### What the task asks:
How many lines of the data contain the string "pixels"? Write the number and nothing more.

### Material for this exercise:
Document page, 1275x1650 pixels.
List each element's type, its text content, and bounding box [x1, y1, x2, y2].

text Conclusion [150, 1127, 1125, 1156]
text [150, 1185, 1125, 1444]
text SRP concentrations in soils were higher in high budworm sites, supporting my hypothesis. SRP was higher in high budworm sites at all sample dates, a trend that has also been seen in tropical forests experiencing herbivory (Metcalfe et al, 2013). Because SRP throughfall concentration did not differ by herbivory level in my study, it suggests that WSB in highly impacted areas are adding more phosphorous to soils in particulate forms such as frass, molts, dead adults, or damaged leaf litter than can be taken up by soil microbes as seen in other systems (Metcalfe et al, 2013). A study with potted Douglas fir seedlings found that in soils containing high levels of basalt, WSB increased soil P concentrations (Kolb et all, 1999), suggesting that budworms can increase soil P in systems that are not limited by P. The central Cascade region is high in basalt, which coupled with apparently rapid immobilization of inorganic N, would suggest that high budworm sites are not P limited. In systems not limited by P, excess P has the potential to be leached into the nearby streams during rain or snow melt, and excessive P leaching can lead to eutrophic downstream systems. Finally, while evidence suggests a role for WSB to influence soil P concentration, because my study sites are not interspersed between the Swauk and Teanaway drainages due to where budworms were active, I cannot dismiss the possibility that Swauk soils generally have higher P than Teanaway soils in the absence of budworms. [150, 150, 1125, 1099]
---
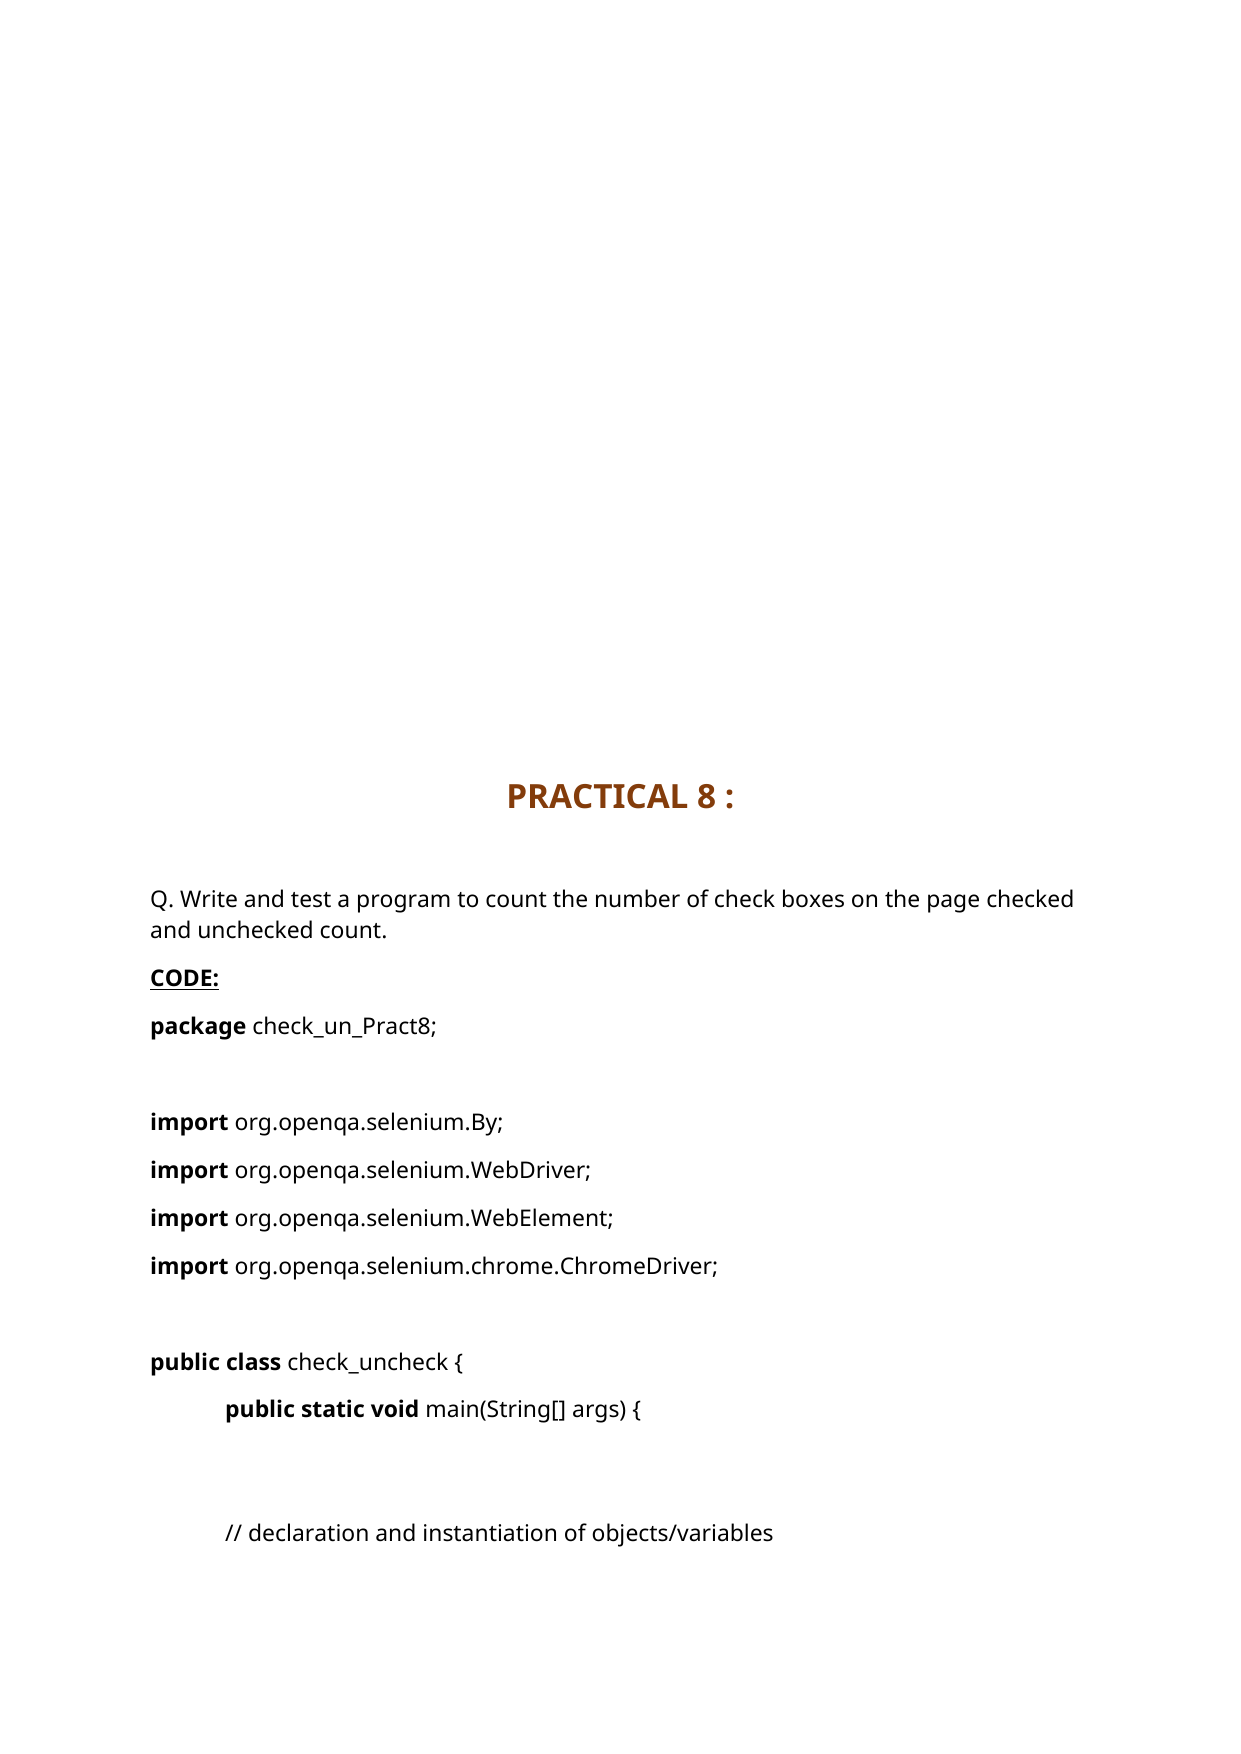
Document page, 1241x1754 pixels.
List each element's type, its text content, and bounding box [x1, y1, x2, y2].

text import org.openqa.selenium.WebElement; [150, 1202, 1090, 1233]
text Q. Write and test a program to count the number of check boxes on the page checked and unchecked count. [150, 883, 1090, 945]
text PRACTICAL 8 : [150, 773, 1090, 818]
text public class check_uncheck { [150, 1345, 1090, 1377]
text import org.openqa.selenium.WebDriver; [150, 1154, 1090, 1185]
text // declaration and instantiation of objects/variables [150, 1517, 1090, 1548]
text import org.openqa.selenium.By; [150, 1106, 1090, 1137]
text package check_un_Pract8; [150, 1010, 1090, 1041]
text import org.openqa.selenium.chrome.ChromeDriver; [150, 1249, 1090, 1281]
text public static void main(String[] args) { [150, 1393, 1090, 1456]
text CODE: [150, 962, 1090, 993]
--
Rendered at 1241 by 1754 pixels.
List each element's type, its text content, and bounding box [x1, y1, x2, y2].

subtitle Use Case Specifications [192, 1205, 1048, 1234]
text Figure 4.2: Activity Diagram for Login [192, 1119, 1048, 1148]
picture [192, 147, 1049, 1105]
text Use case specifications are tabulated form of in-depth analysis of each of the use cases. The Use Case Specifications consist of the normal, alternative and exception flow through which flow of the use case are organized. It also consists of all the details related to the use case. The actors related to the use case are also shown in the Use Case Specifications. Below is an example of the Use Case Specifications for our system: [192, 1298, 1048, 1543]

### Exercise result:
3